### WHAT TO DO
Reprint each record exactly. Pictures are not reprinted.

--- START ---

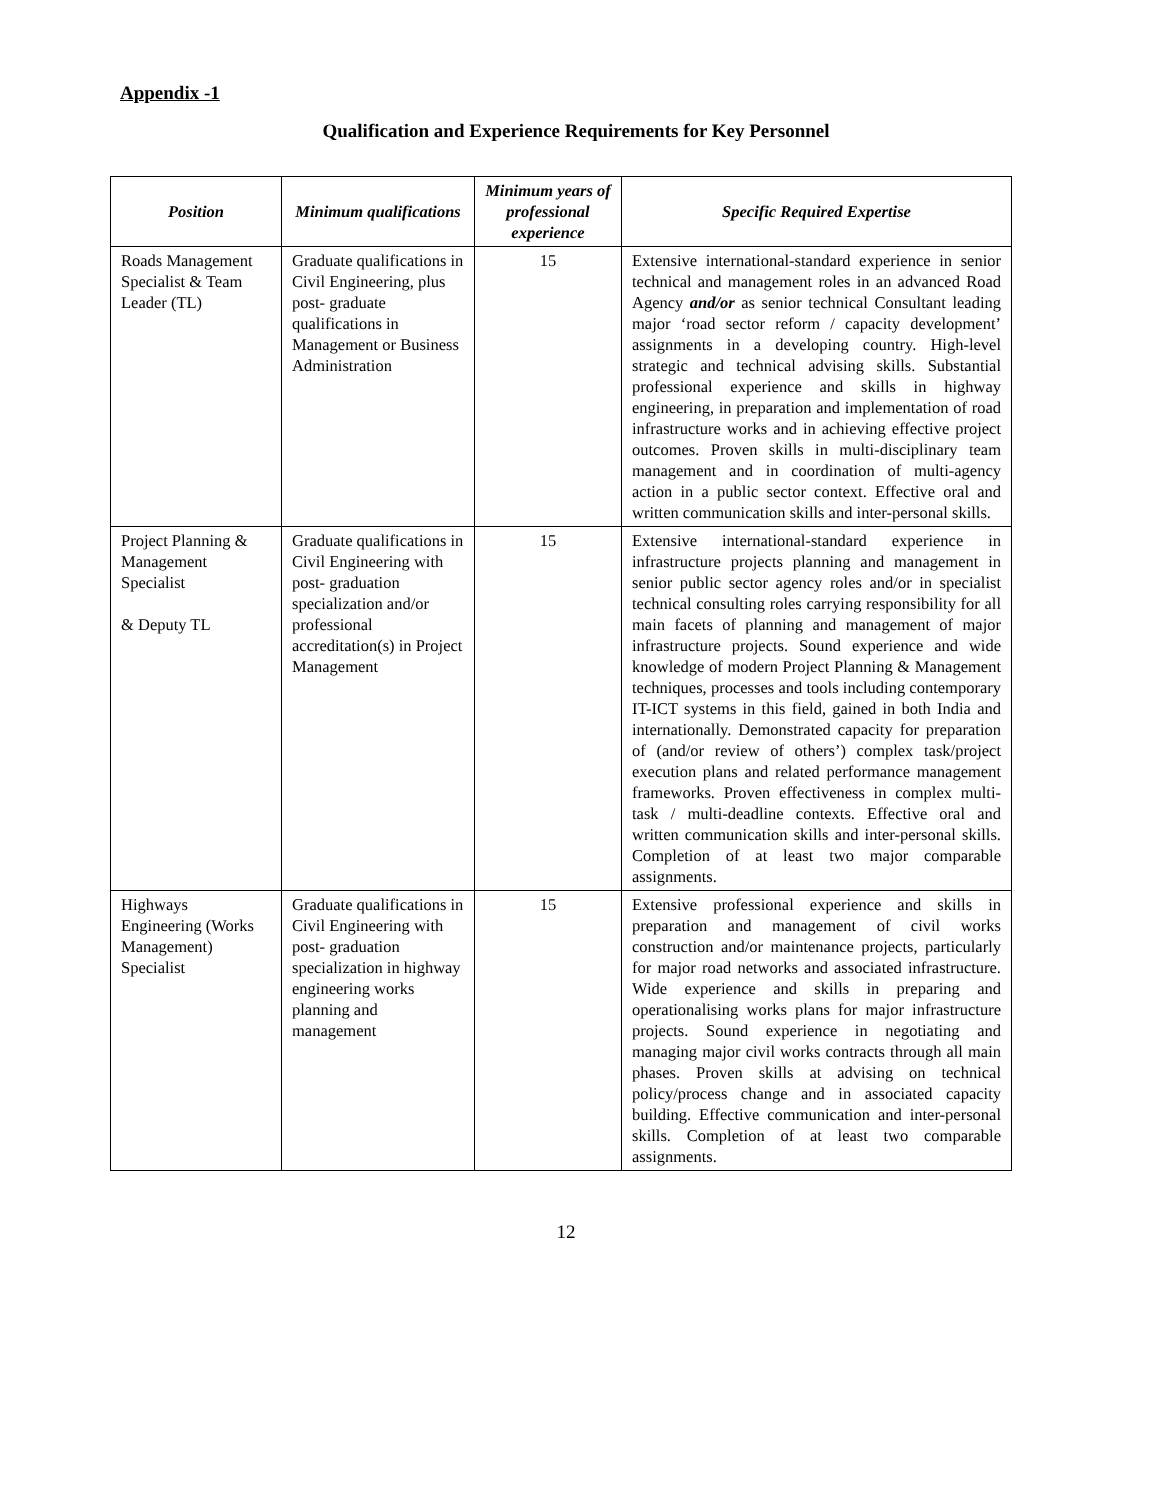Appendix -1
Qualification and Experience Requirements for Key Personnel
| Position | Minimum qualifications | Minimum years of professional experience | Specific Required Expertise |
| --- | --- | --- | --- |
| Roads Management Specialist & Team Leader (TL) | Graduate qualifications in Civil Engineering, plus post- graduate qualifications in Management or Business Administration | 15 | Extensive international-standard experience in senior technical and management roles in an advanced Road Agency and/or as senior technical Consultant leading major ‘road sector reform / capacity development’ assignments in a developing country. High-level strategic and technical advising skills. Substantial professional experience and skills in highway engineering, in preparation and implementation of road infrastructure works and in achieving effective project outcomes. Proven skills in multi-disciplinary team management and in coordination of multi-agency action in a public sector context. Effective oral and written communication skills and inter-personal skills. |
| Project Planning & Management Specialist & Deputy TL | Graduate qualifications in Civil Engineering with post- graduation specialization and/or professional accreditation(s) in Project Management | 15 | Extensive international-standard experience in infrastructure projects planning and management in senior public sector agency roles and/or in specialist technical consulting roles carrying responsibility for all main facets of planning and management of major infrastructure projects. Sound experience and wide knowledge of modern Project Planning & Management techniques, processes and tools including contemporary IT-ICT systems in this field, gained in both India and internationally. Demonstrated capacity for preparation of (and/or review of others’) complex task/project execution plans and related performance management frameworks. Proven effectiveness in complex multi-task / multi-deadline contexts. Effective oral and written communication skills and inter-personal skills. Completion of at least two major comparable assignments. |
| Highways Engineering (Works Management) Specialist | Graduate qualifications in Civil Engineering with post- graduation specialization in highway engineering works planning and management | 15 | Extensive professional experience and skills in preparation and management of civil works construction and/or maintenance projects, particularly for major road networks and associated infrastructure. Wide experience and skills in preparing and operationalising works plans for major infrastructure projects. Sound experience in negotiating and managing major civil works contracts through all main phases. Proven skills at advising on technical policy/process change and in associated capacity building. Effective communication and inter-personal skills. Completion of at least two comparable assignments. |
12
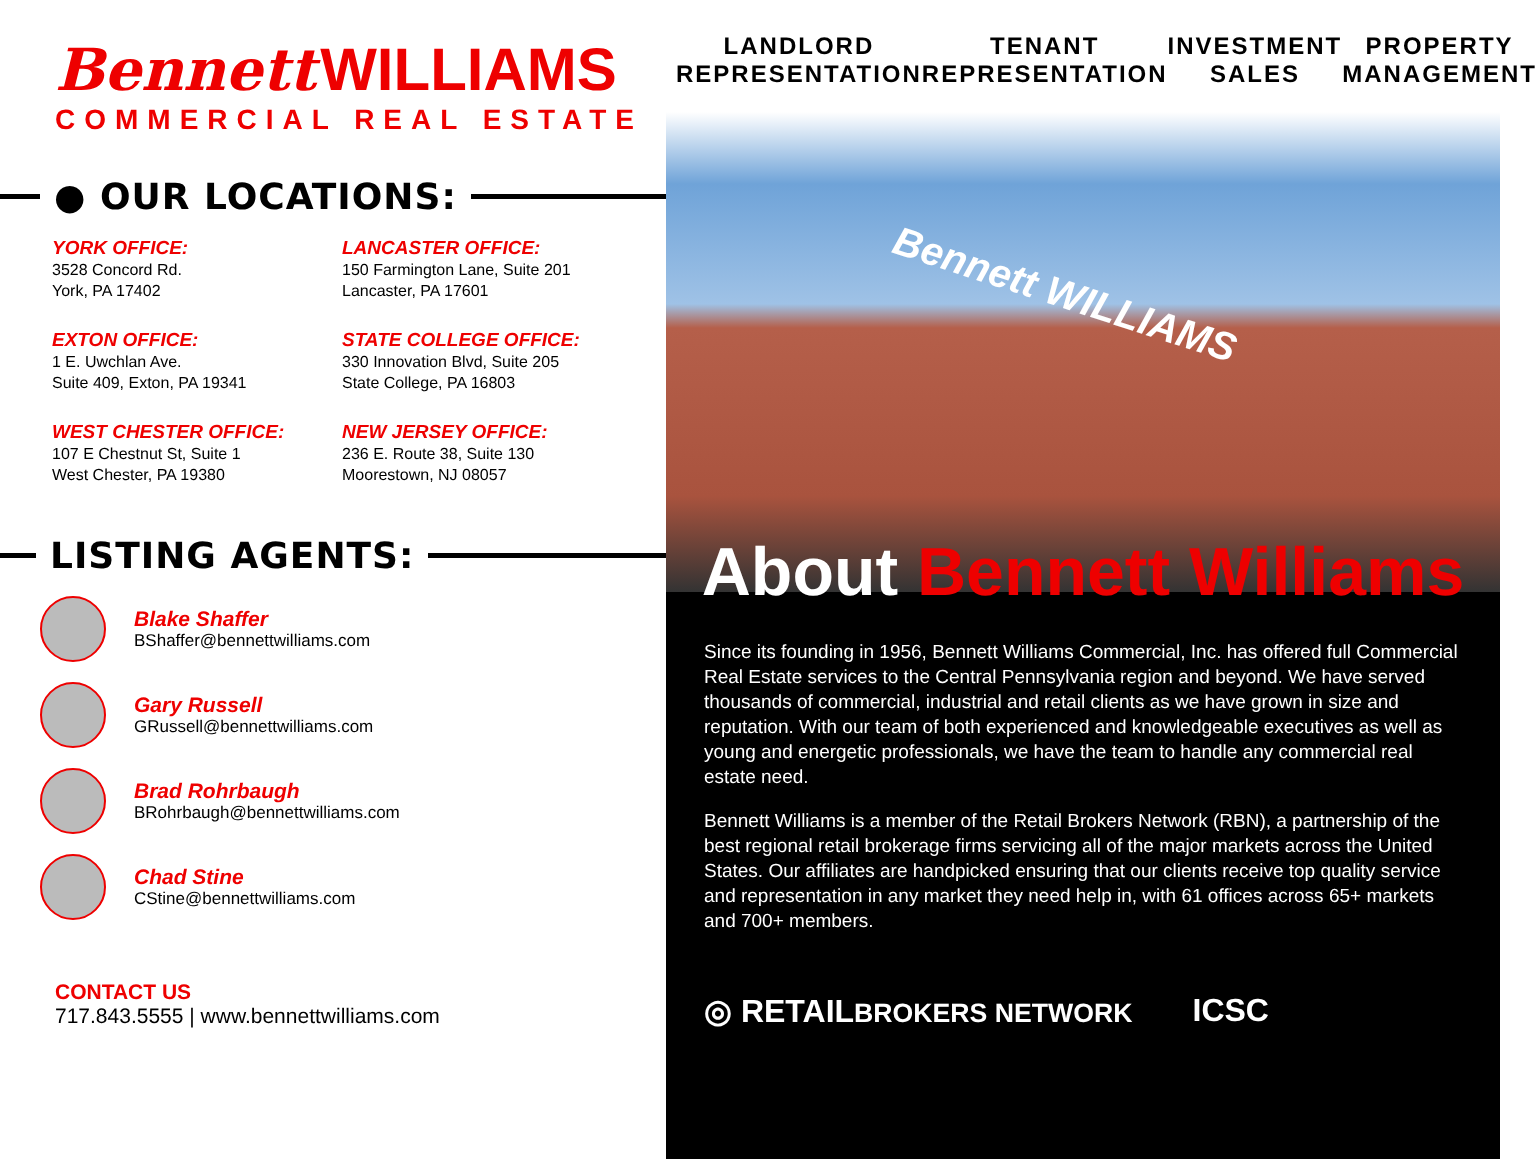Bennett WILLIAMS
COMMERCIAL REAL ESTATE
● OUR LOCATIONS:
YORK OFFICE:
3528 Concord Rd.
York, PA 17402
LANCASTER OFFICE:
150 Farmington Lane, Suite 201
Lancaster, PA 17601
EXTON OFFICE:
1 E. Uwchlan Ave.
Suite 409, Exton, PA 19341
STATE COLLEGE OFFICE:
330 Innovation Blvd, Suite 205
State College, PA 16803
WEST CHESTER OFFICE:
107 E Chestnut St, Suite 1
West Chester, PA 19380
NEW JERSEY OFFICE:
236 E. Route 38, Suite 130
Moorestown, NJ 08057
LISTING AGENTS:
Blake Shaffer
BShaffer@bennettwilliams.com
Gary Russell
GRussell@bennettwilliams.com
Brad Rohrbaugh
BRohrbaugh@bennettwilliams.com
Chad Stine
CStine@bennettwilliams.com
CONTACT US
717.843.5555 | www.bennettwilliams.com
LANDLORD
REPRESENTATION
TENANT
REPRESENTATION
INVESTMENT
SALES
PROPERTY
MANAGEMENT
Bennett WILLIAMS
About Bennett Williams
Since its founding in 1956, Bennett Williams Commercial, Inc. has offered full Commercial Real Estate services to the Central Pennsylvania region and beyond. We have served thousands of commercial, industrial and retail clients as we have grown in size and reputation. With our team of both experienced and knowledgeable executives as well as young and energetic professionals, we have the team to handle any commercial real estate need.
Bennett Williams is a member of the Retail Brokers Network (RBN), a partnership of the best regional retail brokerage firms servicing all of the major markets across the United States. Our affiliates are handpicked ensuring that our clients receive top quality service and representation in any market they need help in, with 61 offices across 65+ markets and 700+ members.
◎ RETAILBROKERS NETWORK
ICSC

--- END ---

### SOLVED EXERCISE
Appendix -1
Qualification and Experience Requirements for Key Personnel
| Position | Minimum qualifications | Minimum years of professional experience | Specific Required Expertise |
| --- | --- | --- | --- |
| Roads Management Specialist & Team Leader (TL) | Graduate qualifications in Civil Engineering, plus post- graduate qualifications in Management or Business Administration | 15 | Extensive international-standard experience in senior technical and management roles in an advanced Road Agency and/or as senior technical Consultant leading major ‘road sector reform / capacity development’ assignments in a developing country. High-level strategic and technical advising skills. Substantial professional experience and skills in highway engineering, in preparation and implementation of road infrastructure works and in achieving effective project outcomes. Proven skills in multi-disciplinary team management and in coordination of multi-agency action in a public sector context. Effective oral and written communication skills and inter-personal skills. |
| Project Planning & Management Specialist & Deputy TL | Graduate qualifications in Civil Engineering with post- graduation specialization and/or professional accreditation(s) in Project Management | 15 | Extensive international-standard experience in infrastructure projects planning and management in senior public sector agency roles and/or in specialist technical consulting roles carrying responsibility for all main facets of planning and management of major infrastructure projects. Sound experience and wide knowledge of modern Project Planning & Management techniques, processes and tools including contemporary IT-ICT systems in this field, gained in both India and internationally. Demonstrated capacity for preparation of (and/or review of others’) complex task/project execution plans and related performance management frameworks. Proven effectiveness in complex multi-task / multi-deadline contexts. Effective oral and written communication skills and inter-personal skills. Completion of at least two major comparable assignments. |
| Highways Engineering (Works Management) Specialist | Graduate qualifications in Civil Engineering with post- graduation specialization in highway engineering works planning and management | 15 | Extensive professional experience and skills in preparation and management of civil works construction and/or maintenance projects, particularly for major road networks and associated infrastructure. Wide experience and skills in preparing and operationalising works plans for major infrastructure projects. Sound experience in negotiating and managing major civil works contracts through all main phases. Proven skills at advising on technical policy/process change and in associated capacity building. Effective communication and inter-personal skills. Completion of at least two comparable assignments. |
12
Bennett WILLIAMS
COMMERCIAL REAL ESTATE
● OUR LOCATIONS:
YORK OFFICE:
3528 Concord Rd.
York, PA 17402
LANCASTER OFFICE:
150 Farmington Lane, Suite 201
Lancaster, PA 17601
EXTON OFFICE:
1 E. Uwchlan Ave.
Suite 409, Exton, PA 19341
STATE COLLEGE OFFICE:
330 Innovation Blvd, Suite 205
State College, PA 16803
WEST CHESTER OFFICE:
107 E Chestnut St, Suite 1
West Chester, PA 19380
NEW JERSEY OFFICE:
236 E. Route 38, Suite 130
Moorestown, NJ 08057
LISTING AGENTS:
Blake Shaffer
BShaffer@bennettwilliams.com
Gary Russell
GRussell@bennettwilliams.com
Brad Rohrbaugh
BRohrbaugh@bennettwilliams.com
Chad Stine
CStine@bennettwilliams.com
CONTACT US
717.843.5555 | www.bennettwilliams.com
LANDLORD
REPRESENTATION
TENANT
REPRESENTATION
INVESTMENT
SALES
PROPERTY
MANAGEMENT
Bennett WILLIAMS
About Bennett Williams
Since its founding in 1956, Bennett Williams Commercial, Inc. has offered full Commercial Real Estate services to the Central Pennsylvania region and beyond. We have served thousands of commercial, industrial and retail clients as we have grown in size and reputation. With our team of both experienced and knowledgeable executives as well as young and energetic professionals, we have the team to handle any commercial real estate need.
Bennett Williams is a member of the Retail Brokers Network (RBN), a partnership of the best regional retail brokerage firms servicing all of the major markets across the United States. Our affiliates are handpicked ensuring that our clients receive top quality service and representation in any market they need help in, with 61 offices across 65+ markets and 700+ members.
◎ RETAILBROKERS NETWORK
ICSC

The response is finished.